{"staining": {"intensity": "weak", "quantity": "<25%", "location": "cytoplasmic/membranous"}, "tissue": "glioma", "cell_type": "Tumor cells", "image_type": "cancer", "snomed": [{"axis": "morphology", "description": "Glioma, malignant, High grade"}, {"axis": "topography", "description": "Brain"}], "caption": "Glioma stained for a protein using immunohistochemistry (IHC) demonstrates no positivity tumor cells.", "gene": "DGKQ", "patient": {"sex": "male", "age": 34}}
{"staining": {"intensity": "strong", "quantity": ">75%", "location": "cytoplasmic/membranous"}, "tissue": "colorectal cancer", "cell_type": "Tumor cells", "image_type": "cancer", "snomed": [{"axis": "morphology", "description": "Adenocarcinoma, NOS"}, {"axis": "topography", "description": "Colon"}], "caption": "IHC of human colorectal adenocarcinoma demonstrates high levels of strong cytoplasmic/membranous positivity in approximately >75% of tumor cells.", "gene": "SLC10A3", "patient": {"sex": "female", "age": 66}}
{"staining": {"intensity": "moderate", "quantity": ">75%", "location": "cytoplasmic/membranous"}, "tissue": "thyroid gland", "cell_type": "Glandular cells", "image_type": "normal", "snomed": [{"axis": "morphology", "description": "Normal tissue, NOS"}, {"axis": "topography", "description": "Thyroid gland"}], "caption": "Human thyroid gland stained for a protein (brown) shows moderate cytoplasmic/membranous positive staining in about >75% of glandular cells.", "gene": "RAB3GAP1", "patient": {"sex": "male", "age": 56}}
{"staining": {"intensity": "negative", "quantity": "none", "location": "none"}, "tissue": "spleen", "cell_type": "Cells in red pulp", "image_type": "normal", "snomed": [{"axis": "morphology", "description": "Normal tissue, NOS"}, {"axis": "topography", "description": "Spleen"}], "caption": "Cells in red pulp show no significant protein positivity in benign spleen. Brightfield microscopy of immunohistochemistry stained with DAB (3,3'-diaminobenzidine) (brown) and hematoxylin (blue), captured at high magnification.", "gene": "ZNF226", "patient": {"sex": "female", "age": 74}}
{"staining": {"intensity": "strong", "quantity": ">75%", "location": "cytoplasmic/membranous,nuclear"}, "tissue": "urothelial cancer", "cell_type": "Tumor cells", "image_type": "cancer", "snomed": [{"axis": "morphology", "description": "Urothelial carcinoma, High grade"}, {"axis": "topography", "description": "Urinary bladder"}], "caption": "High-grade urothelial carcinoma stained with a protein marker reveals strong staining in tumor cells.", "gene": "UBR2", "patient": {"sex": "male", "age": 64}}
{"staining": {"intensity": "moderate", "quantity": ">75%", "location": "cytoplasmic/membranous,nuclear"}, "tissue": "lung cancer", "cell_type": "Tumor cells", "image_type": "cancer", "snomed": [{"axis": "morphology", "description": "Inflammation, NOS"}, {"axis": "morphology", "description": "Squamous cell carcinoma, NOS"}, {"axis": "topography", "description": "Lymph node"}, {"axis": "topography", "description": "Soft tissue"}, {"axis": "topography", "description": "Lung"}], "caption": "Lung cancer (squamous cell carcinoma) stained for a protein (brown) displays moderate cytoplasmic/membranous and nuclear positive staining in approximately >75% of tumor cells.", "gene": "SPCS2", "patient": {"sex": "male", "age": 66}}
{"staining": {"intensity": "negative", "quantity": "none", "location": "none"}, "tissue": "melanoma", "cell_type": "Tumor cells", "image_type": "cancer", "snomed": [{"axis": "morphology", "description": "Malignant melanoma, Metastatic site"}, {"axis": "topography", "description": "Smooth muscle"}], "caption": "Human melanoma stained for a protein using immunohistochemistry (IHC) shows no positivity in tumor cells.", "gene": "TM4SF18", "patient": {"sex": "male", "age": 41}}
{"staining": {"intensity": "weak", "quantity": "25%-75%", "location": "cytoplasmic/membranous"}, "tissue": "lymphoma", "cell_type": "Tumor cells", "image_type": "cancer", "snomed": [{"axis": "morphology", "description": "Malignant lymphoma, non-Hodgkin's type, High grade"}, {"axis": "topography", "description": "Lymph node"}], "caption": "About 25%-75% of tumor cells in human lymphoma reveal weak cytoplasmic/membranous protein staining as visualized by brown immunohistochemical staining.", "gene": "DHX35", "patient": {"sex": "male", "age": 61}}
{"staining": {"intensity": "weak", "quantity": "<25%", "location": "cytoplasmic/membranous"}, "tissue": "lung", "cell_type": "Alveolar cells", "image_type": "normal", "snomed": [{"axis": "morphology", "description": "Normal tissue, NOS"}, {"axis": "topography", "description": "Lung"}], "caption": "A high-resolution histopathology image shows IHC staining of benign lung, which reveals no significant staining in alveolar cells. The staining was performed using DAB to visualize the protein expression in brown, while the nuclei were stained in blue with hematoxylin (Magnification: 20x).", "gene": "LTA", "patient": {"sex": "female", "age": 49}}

.....

Repeat the whole of the data above exactly as it appears.

## [Completed task]
{"staining": {"intensity": "weak", "quantity": "<25%", "location": "cytoplasmic/membranous"}, "tissue": "glioma", "cell_type": "Tumor cells", "image_type": "cancer", "snomed": [{"axis": "morphology", "description": "Glioma, malignant, High grade"}, {"axis": "topography", "description": "Brain"}], "caption": "Glioma stained for a protein using immunohistochemistry (IHC) demonstrates no positivity tumor cells.", "gene": "DGKQ", "patient": {"sex": "male", "age": 34}}
{"staining": {"intensity": "strong", "quantity": ">75%", "location": "cytoplasmic/membranous"}, "tissue": "colorectal cancer", "cell_type": "Tumor cells", "image_type": "cancer", "snomed": [{"axis": "morphology", "description": "Adenocarcinoma, NOS"}, {"axis": "topography", "description": "Colon"}], "caption": "IHC of human colorectal adenocarcinoma demonstrates high levels of strong cytoplasmic/membranous positivity in approximately >75% of tumor cells.", "gene": "SLC10A3", "patient": {"sex": "female", "age": 66}}
{"staining": {"intensity": "moderate", "quantity": ">75%", "location": "cytoplasmic/membranous"}, "tissue": "thyroid gland", "cell_type": "Glandular cells", "image_type": "normal", "snomed": [{"axis": "morphology", "description": "Normal tissue, NOS"}, {"axis": "topography", "description": "Thyroid gland"}], "caption": "Human thyroid gland stained for a protein (brown) shows moderate cytoplasmic/membranous positive staining in about >75% of glandular cells.", "gene": "RAB3GAP1", "patient": {"sex": "male", "age": 56}}
{"staining": {"intensity": "negative", "quantity": "none", "location": "none"}, "tissue": "spleen", "cell_type": "Cells in red pulp", "image_type": "normal", "snomed": [{"axis": "morphology", "description": "Normal tissue, NOS"}, {"axis": "topography", "description": "Spleen"}], "caption": "Cells in red pulp show no significant protein positivity in benign spleen. Brightfield microscopy of immunohistochemistry stained with DAB (3,3'-diaminobenzidine) (brown) and hematoxylin (blue), captured at high magnification.", "gene": "ZNF226", "patient": {"sex": "female", "age": 74}}
{"staining": {"intensity": "strong", "quantity": ">75%", "location": "cytoplasmic/membranous,nuclear"}, "tissue": "urothelial cancer", "cell_type": "Tumor cells", "image_type": "cancer", "snomed": [{"axis": "morphology", "description": "Urothelial carcinoma, High grade"}, {"axis": "topography", "description": "Urinary bladder"}], "caption": "High-grade urothelial carcinoma stained with a protein marker reveals strong staining in tumor cells.", "gene": "UBR2", "patient": {"sex": "male", "age": 64}}
{"staining": {"intensity": "moderate", "quantity": ">75%", "location": "cytoplasmic/membranous,nuclear"}, "tissue": "lung cancer", "cell_type": "Tumor cells", "image_type": "cancer", "snomed": [{"axis": "morphology", "description": "Inflammation, NOS"}, {"axis": "morphology", "description": "Squamous cell carcinoma, NOS"}, {"axis": "topography", "description": "Lymph node"}, {"axis": "topography", "description": "Soft tissue"}, {"axis": "topography", "description": "Lung"}], "caption": "Lung cancer (squamous cell carcinoma) stained for a protein (brown) displays moderate cytoplasmic/membranous and nuclear positive staining in approximately >75% of tumor cells.", "gene": "SPCS2", "patient": {"sex": "male", "age": 66}}
{"staining": {"intensity": "negative", "quantity": "none", "location": "none"}, "tissue": "melanoma", "cell_type": "Tumor cells", "image_type": "cancer", "snomed": [{"axis": "morphology", "description": "Malignant melanoma, Metastatic site"}, {"axis": "topography", "description": "Smooth muscle"}], "caption": "Human melanoma stained for a protein using immunohistochemistry (IHC) shows no positivity in tumor cells.", "gene": "TM4SF18", "patient": {"sex": "male", "age": 41}}
{"staining": {"intensity": "weak", "quantity": "25%-75%", "location": "cytoplasmic/membranous"}, "tissue": "lymphoma", "cell_type": "Tumor cells", "image_type": "cancer", "snomed": [{"axis": "morphology", "description": "Malignant lymphoma, non-Hodgkin's type, High grade"}, {"axis": "topography", "description": "Lymph node"}], "caption": "About 25%-75% of tumor cells in human lymphoma reveal weak cytoplasmic/membranous protein staining as visualized by brown immunohistochemical staining.", "gene": "DHX35", "patient": {"sex": "male", "age": 61}}
{"staining": {"intensity": "weak", "quantity": "<25%", "location": "cytoplasmic/membranous"}, "tissue": "lung", "cell_type": "Alveolar cells", "image_type": "normal", "snomed": [{"axis": "morphology", "description": "Normal tissue, NOS"}, {"axis": "topography", "description": "Lung"}], "caption": "A high-resolution histopathology image shows IHC staining of benign lung, which reveals no significant staining in alveolar cells. The staining was performed using DAB to visualize the protein expression in brown, while the nuclei were stained in blue with hematoxylin (Magnification: 20x).", "gene": "LTA", "patient": {"sex": "female", "age": 49}}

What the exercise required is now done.